Vous avez connu des creux?
"Oui, vu que c’est un métier que l’on fait beaucoup avec son cœur et en relation avec sa vie privée fatalement, quand il se passe quelque chose de grave, c’est difficile d’apparaître tout sourire sur les réseaux sociaux, c’est même insupportable : on ne peut pas tricher, à l’inverse de ce que pensent certains ! À la mort de mon père, je suis restée off un long moment et j’ai eu du mal à me remettre dans le bain. J’ai même pensé à tout remettre en cause, à faire le barreau parce qu’il me voyait avocate. C’était une décision trop drastique, trop émotionnelle cependant et je ne regrette pas d’être restée sur cette voie. J’ai eu aussi des moments difficiles avec des problèmes de santé… Alors oui j’ai eu des bas et je pense qu’il faut s’écouter soi et les respecter parce que si on se force trop, ça casse. C’est pour ça aussi que j’ai lancé Atelier Milky, pour me protéger et avoir une porte le jour où je n’aurai plus le cœur à faire ce que je fais encore avec plaisir aujourd’hui."
C’est un métier à risque non, avec la violence des réseaux sociaux, les trolls, la haine anonyme…

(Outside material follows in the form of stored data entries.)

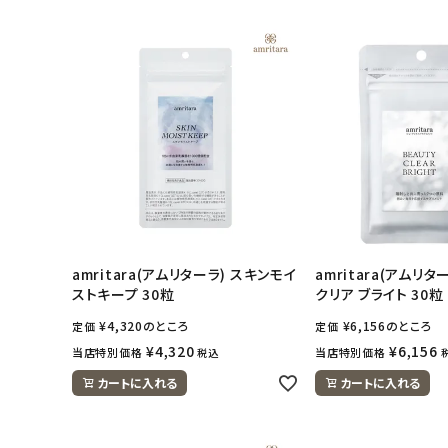
amritara(アムリターラ) スキンモイ
amritara(アムリタ
ストキープ 30粒
クリア ブライト 30粒
¥
4,320
のところ
¥
6,156
のところ
定価
定価
¥
4,320
¥
6,156
当店特別価格
当店特別価格
税込
カートに入れる
カートに入れる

"Je suis assez détachée par rapport à tout ça. A partir du moment où tu te permets de te montrer, les gens se permettent de juger, c’est comme ça malheureusement. J’avoue que j’ai choisi de ne pas communiquer sur des sujets de controverse. Par contre, quand un média illustre un article sur mon agression par un chauffeur de taxi (voir par ailleurs, NdlR) avec une photo de moi… en sous-vêtements, je n’ai pas compris et me suis même interrogée sur le but de cela, c’est misogyne et cela réveille les loups sur les réseaux."

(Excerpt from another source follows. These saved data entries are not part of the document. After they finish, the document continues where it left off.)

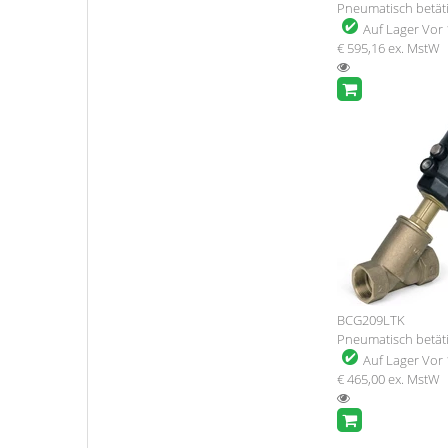
Pneumatisch betäti
Auf Lager
Vor 
€ 595,16
ex. MstW
BCG209LTK
Pneumatisch betäti
Auf Lager
Vor 
€ 465,00
ex. MstW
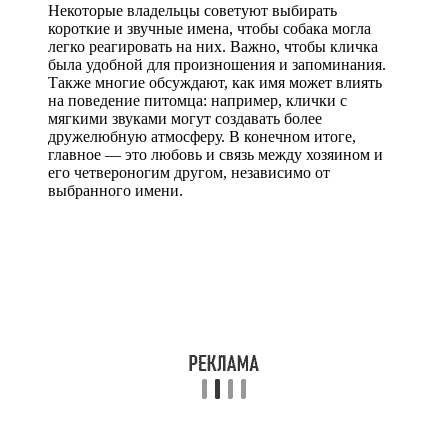
Некоторые владельцы советуют выбирать
короткие и звучные имена, чтобы собака могла
легко реагировать на них. Важно, чтобы кличка
была удобной для произношения и запоминания.
Также многие обсуждают, как имя может влиять
на поведение питомца: например, клички с
мягкими звуками могут создавать более
дружелюбную атмосферу. В конечном итоге,
главное — это любовь и связь между хозяином и
его четвероногим другом, независимо от
выбранного имени.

On ne critique pas votre physique?
"J’ai la chance d’être préservée et d’avoir une communauté bienveillante. Mais ça arrive évidemment. Le truc que l’on me dit tout le temps en ce moment c’est: "Est-ce que tu es enceinte?" Parce que j’ai pris un peu de poids, ce n’est pas méchant en soi mais cela peut vexer! Dès que l’on montre une image plus réelle, les gens te la retournent en quelque sorte. C’est ça aussi qui contribue à lisser les images… Pour ma part, j’ai un peu laissé tomber et j’aime exprimer mon côté naturel, plus qu’auparavant."

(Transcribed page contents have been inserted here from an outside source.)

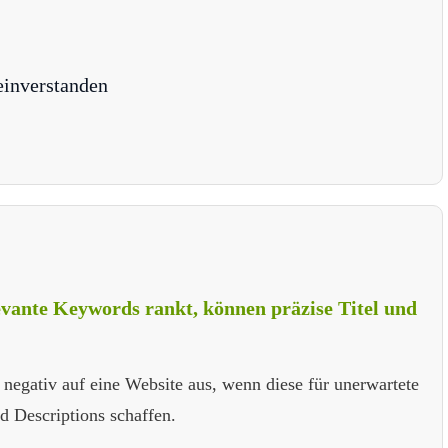
einverstanden
evante Keywords rankt, können präzise Titel und
 negativ auf eine Website aus, wenn diese für unerwartete
d Descriptions schaffen.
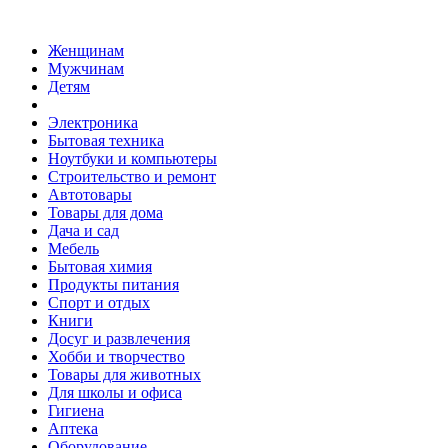
Женщинам
Мужчинам
Детям
Электроника
Бытовая техника
Ноутбуки и компьютеры
Строительство и ремонт
Автотовары
Товары для дома
Дача и сад
Мебель
Бытовая химия
Продукты питания
Спорт и отдых
Книги
Досуг и развлечения
Хобби и творчество
Товары для животных
Для школы и офиса
Гигиена
Аптека
Оборудование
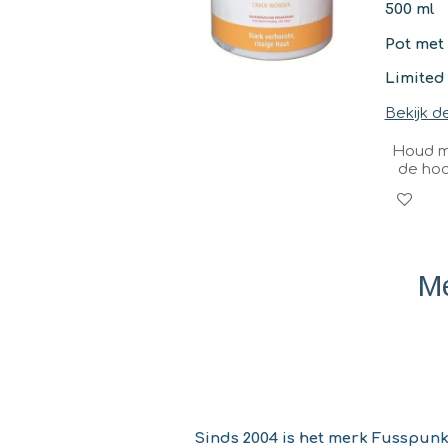
500 ml
Pot me
Limited
Bekijk de
Houd m
de ho
Me
Sinds 2004 is het merk Fusspunk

C’est quoi l’envers du décor d’un post d’influenceuse?
"Il y a tout un travail de fond qui se fait derrière, en équipe. Il faut de l’imagination, trouver la manière d’aborder le sujet que l’on veut aborder, innover aussi. Je communique si je vois la plus-value que ma publication peut apporter à la personne qui va le voir. Soit une information, soit du ressenti personnel, des conseils au quotidien, une photo, des montages spéciaux, un peu surnaturels. On ne parle pas d’une manière objective d’un produit, il faut l’associer à quelque chose de personnel."
Combien êtes-vous payée?
"J’en vis, j’ai une entreprise! Pour la rémunération, il y a des grilles de prix. C’est finalement comme une page de pub dans un magazine, en fonction de ce que la marque demande, de la quantité de travail que cela demande, de la visibilité."
Vous choisissez vos collaborations pour ce que cela rapporte?
"Mais non! Cela doit être des coups de cœur, sinon cela ne marche pas, d’ailleurs, je noue beaucoup de collaborations à long terme. Ce sont uniquement des produits, des choses que je consomme ou que j’ai envie d’essayer de toute façon. Je suis la copine à grande échelle qui teste tout et qui partage ses bons conseils. C’est vraiment comme ça que j’envisage encore mon travail."